» Prompt:
Which lines of the data contain the string "from"? Show each of them.

_ _ _

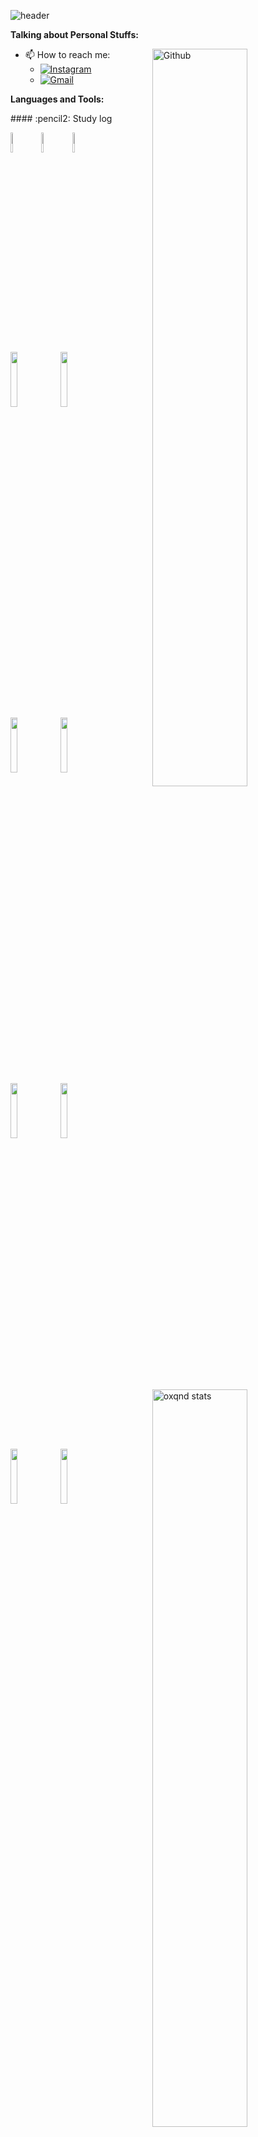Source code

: <!-- Your title -->
![header](https://capsule-render.vercel.app/api?type=waving&color=gradient&customColorList=1&height=280&section=header&text=Welcome!!!&fontSize=50&animation=scaleIn)	

<!-- Talking about you -->
**Talking about Personal Stuffs:**

<!-- Any image aligned to the right. Beware the width -->
<img width="55%" align="right" alt="Github" src="https://raw.githubusercontent.com/onimur/.github/master/.resources/git-header.svg" /> 

- 📫 How to reach me:
    - [![Instagram](https://img.shields.io/badge/Instagram-%23E4405F.svg)](https://www.instagram.com/oxqnd_)
    - [![Gmail](https://img.shields.io/badge/-Gmail-c14438?style=flat&logo=Gmail&logoColor=white)](mailto:orangemush777@gmail.com)

**Languages and Tools:** 

<!-- Your github readme stats
You can use this api: https://github.com/anuraghazra/github-readme-stats
-->
<p>
  <!-- Your github readme stats -->
<p>
  <a href="https://github.com/oxqnd">
    <img width="55%" align="right" alt="oxqnd stats" src="https://github-readme-stats.vercel.app/api?username=oxqnd&show_icons=true&hide_border=true" />
  </a>
  #### :pencil2: Study log

  <!-- Study log -->
  <a href="https://github.com/oxqnd">
    <img width="55%" align="right" alt="Top Langs" src="https://github-readme-stats.vercel.app/api/top-langs/?username=oxqnd&layout=compact" />
  </a>
</p>

  <!-- Your languages and tools. Be careful with the alignment. 
  You can use this sites to get logos: https://www.vectorlogo.zone or https://simpleicons.org/
  -->
  <code><img width="9%" src="https://cdn.worldvectorlogo.com/logos/c-1.svg"></code>
  <code><img width="9%" src="https://cdn.worldvectorlogo.com/logos/c.svg"></code>
  <code><img width="9%" src="https://cdn.worldvectorlogo.com/logos/c--4.svg"></code>
  <br />
  <code><img width="15%" src="https://www.vectorlogo.zone/logos/python/python-ar21.svg"></code>
  <code><img width="15%" src="https://www.vectorlogo.zone/logos/pytorch/pytorch-ar21.svg"></code>
  <br />
  <code><img width="15%" src="https://www.vectorlogo.zone/logos/rust-lang/rust-lang-ar21.svg"></code>
  <code><img width="15%" src="https://www.vectorlogo.zone/logos/golang/golang-ar21.svg"></code>
  <br />
  <code><img width="15%" src="https://www.vectorlogo.zone/logos/dartlang/dartlang-ar21.svg"></code>
  <code><img width="15%" src="https://www.vectorlogo.zone/logos/flutterio/flutterio-ar21.svg"></code>
  <br />
  <code><img width="15%" src="https://www.vectorlogo.zone/logos/mysql/mysql-ar21.svg"></code>
  <code><img width="15%" src="https://www.vectorlogo.zone/logos/mariadb/mariadb-ar21.svg"></code>
  <br />
</p>
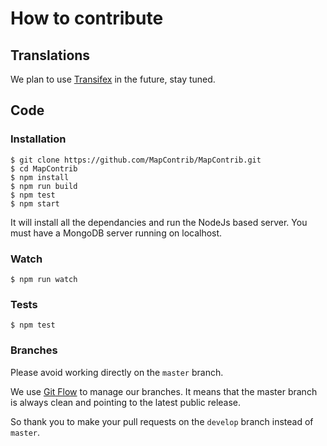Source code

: # How to contribute


## Translations

We plan to use [Transifex](http://www.transifex.com) in the future, stay tuned.


## Code

### Installation

    $ git clone https://github.com/MapContrib/MapContrib.git
    $ cd MapContrib
    $ npm install
    $ npm run build
    $ npm test
    $ npm start

It will install all the dependancies and run the NodeJs based server.
You must have a MongoDB server running on localhost.


### Watch

    $ npm run watch


### Tests

    $ npm test


### Branches

Please avoid working directly on the `master` branch.

We use [Git Flow](https://github.com/nvie/gitflow) to manage our branches. It means that the master branch is always clean and pointing to the latest public release.

So thank you to make your pull requests on the `develop` branch instead of `master`.
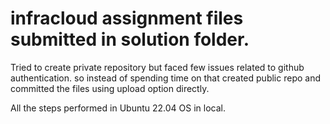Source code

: # infracloud assignment files submitted in solution folder.

Tried to create private repository but faced few issues related to github authentication. so instead of spending time on that created public repo and committed the files using upload option directly.

All the steps performed in Ubuntu 22.04 OS in local.
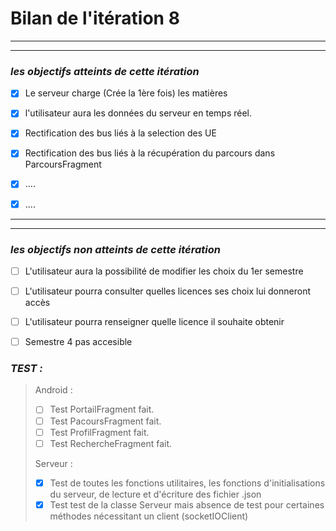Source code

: # Bilan de l'itération 8

---
---
 ### *les objectifs atteints de cette itération*
 
  * [x] Le serveur charge (Crée la 1ère fois) les matières
>
  * [x] l'utilisateur aura les données du serveur en temps réel.
>
  * [x] Rectification des bus liés à la selection des UE
>
  * [x] Rectification des bus liés à la récupération du parcours dans ParcoursFragment
>
  * [x] ....
> 
  * [x] ....
>


---
---
  ### *les objectifs non atteints de cette itération*
>
  * [ ] L'utilisateur aura la possibilité de modifier les choix du 1er semestre
>
  * [ ] L'utilisateur pourra consulter quelles licences ses choix lui donneront accès
>
  * [ ] L'utilisateur pourra renseigner quelle licence il souhaite obtenir
>
  * [ ] Semestre 4 pas accesible
  
  

### *TEST :*
> Android :
>  * [ ] Test PortailFragment fait.
>  * [ ] Test PacoursFragment fait.
>  * [ ] Test ProfilFragment fait.
>  * [ ] Test RechercheFragment fait.
> 
> Serveur : 
> * [x] Test de toutes les fonctions utilitaires, les fonctions d'initialisations du serveur, 
de lecture et d'écriture des fichier .json
> * [x] Test test de la classe Serveur mais absence de test pour certaines méthodes nécessitant un client (socketIOClient) 
> 
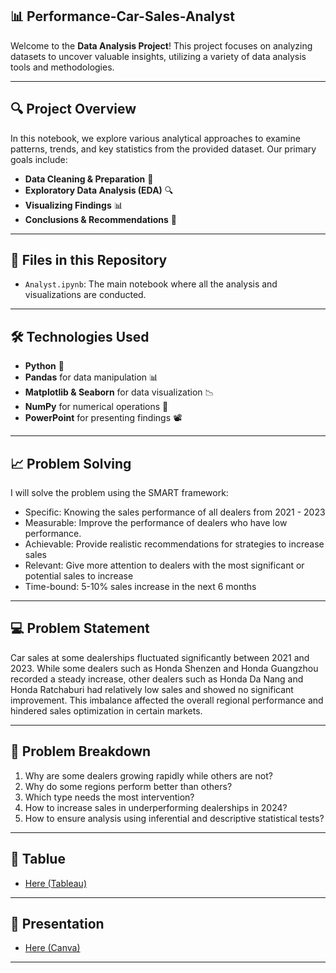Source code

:##

## 📊 **Performance-Car-Sales-Analyst**

Welcome to the **Data Analysis Project**! This project focuses on analyzing datasets to uncover valuable insights, utilizing a variety of data analysis tools and methodologies.

---

## 🔍 **Project Overview**

In this notebook, we explore various analytical approaches to examine patterns, trends, and key statistics from the provided dataset. Our primary goals include:

- **Data Cleaning & Preparation** 🧼
- **Exploratory Data Analysis (EDA)** 🔍
- **Visualizing Findings** 📊
- **Conclusions & Recommendations** 📝

---

## 📂 **Files in this Repository**

- `Analyst.ipynb`: The main notebook where all the analysis and visualizations are conducted.

---

## 🛠️ **Technologies Used**

- **Python** 🐍
- **Pandas** for data manipulation 📊
- **Matplotlib & Seaborn** for data visualization 📉
- **NumPy** for numerical operations 🔢
- **PowerPoint** for presenting findings 📽️

---

## 📈 **Problem Solving**

I will solve the problem using the SMART framework:

- Specific: Knowing the sales performance of all dealers from 2021 - 2023
- Measurable: Improve the performance of dealers who have low performance.
- Achievable: Provide realistic recommendations for strategies to increase sales
- Relevant: Give more attention to dealers with the most significant or potential sales to increase
- Time-bound: 5-10% sales increase in the next 6 months

---

## 💻 **Problem Statement**

Car sales at some dealerships fluctuated significantly between 2021 and 2023. While some dealers such as Honda Shenzen and Honda Guangzhou recorded a steady increase, other dealers such as Honda Da Nang and Honda Ratchaburi had relatively low sales and showed no significant improvement. This imbalance affected the overall regional performance and hindered sales optimization in certain markets.

---

## 📝 **Problem Breakdown**

1. Why are some dealers growing rapidly while others are not?
2. Why do some regions perform better than others?
3. Which type needs the most intervention?
4. How to increase sales in underperforming dealerships in 2024?
5. How to ensure analysis using inferential and descriptive statistical tests?

---

## 📝 **Tablue**

- [Here (Tableau)](https://public.tableau.com/app/profile/ahmad.dani.rifai/viz/CarSalesReport_17267400294580/CarSalesAnalyst?publish=yes)

---

## 📝 **Presentation**

- [Here (Canva)](https://www.canva.com/design/DAGRGk41E6Q/2wkZ5T31Z9bUdz9slB1IBA/edit)

---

_ _ _

» Answer section:
In this notebook, we explore various analytical approaches to examine patterns, trends, and key statistics from the provided dataset. Our primary goals include:
- Specific: Knowing the sales performance of all dealers from 2021 - 2023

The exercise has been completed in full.